§ **TASK BRIEF**
Number of lines with "testi" in the data: give that figure by itself.

Page images and extracted text:
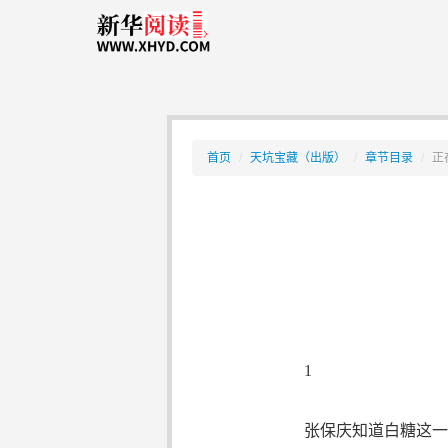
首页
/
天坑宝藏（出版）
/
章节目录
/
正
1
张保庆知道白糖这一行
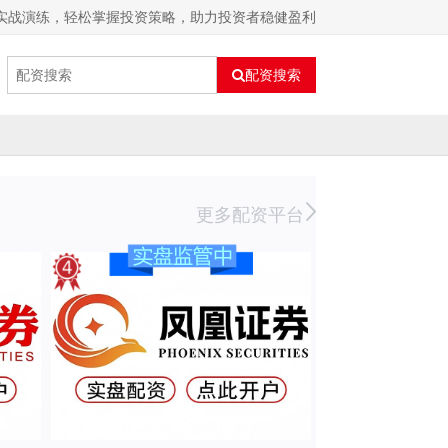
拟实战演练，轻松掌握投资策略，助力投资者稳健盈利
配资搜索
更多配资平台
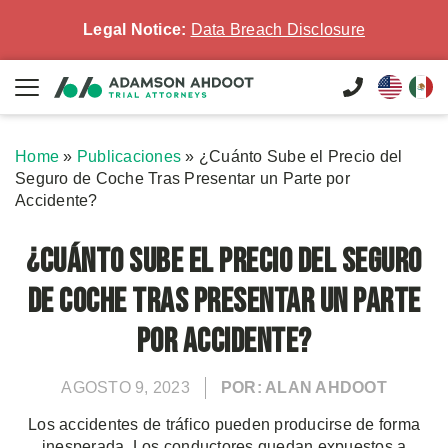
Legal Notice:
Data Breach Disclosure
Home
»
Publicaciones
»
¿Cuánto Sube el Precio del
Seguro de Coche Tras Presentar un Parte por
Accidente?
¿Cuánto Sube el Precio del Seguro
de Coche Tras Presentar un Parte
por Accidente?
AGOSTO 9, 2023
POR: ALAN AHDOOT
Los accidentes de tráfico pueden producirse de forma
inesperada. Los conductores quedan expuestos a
--
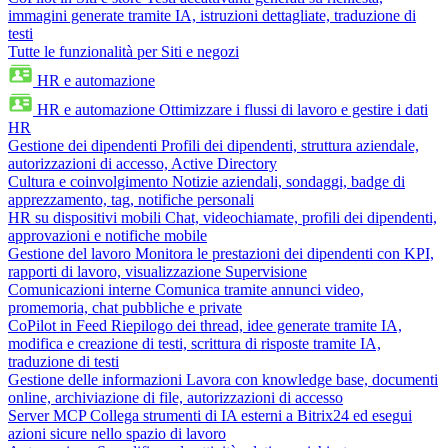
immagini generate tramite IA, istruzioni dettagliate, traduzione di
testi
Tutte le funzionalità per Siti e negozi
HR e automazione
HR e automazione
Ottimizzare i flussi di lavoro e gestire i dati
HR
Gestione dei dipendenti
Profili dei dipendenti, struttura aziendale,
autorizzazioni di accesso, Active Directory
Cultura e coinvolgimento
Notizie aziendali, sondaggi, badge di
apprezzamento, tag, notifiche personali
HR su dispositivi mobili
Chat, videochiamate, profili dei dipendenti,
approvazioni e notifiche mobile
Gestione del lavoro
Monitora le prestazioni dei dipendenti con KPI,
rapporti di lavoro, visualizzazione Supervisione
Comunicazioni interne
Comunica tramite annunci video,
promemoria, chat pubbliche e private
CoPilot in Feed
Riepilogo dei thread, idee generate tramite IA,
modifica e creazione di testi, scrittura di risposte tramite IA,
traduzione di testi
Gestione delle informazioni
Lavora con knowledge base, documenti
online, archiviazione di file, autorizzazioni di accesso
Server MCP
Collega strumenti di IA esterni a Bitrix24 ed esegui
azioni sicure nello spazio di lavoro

§ **RESULT OF THE TASK**
3